━━ RECORDED DATA

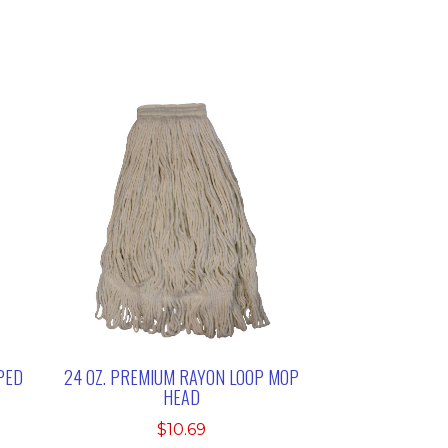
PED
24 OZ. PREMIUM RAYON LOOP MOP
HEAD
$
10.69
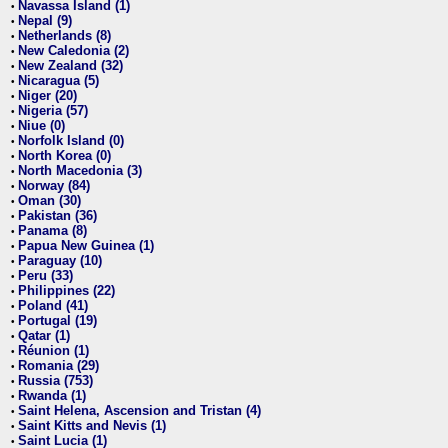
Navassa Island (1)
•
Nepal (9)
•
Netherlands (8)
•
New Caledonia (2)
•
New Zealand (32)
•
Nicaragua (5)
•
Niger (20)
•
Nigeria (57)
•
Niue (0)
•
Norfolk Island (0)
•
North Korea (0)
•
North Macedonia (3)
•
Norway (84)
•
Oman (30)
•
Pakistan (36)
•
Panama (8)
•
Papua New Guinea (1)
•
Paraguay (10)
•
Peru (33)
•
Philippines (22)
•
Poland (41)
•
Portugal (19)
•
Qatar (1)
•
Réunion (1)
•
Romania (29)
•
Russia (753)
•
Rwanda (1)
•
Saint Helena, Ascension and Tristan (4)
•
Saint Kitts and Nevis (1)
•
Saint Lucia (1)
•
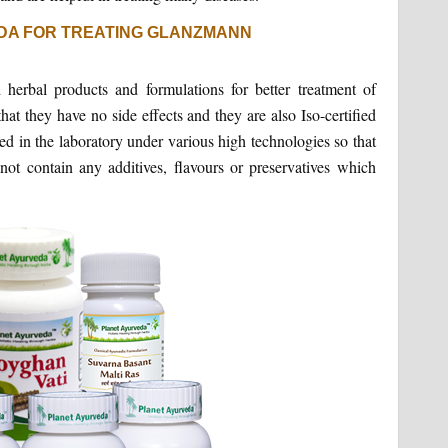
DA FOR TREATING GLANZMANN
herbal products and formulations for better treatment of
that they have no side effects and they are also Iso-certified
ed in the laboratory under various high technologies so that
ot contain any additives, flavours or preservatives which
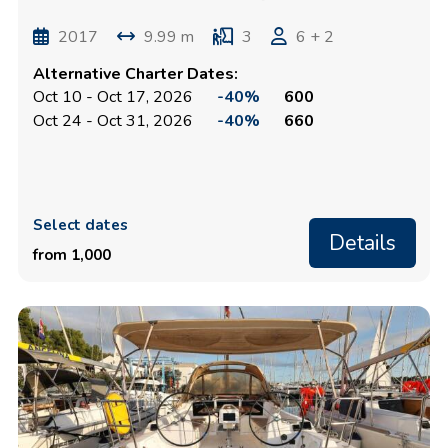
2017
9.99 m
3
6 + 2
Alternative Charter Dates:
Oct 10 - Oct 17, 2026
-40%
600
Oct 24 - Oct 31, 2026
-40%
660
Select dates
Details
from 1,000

━━━━

→ **YOUR OBJECTIVE**: Strip the images and reproduce the remaining records precisely.

→ **TASK RESULT**:
PED
24 OZ. PREMIUM RAYON LOOP MOP
HEAD
$
10.69
Navassa Island (1)
•
Nepal (9)
•
Netherlands (8)
•
New Caledonia (2)
•
New Zealand (32)
•
Nicaragua (5)
•
Niger (20)
•
Nigeria (57)
•
Niue (0)
•
Norfolk Island (0)
•
North Korea (0)
•
North Macedonia (3)
•
Norway (84)
•
Oman (30)
•
Pakistan (36)
•
Panama (8)
•
Papua New Guinea (1)
•
Paraguay (10)
•
Peru (33)
•
Philippines (22)
•
Poland (41)
•
Portugal (19)
•
Qatar (1)
•
Réunion (1)
•
Romania (29)
•
Russia (753)
•
Rwanda (1)
•
Saint Helena, Ascension and Tristan (4)
•
Saint Kitts and Nevis (1)
•
Saint Lucia (1)
•
DA FOR TREATING GLANZMANN
herbal products and formulations for better treatment of
that they have no side effects and they are also Iso-certified
ed in the laboratory under various high technologies so that
ot contain any additives, flavours or preservatives which
2017
9.99 m
3
6 + 2
Alternative Charter Dates:
Oct 10 - Oct 17, 2026
-40%
600
Oct 24 - Oct 31, 2026
-40%
660
Select dates
Details
from 1,000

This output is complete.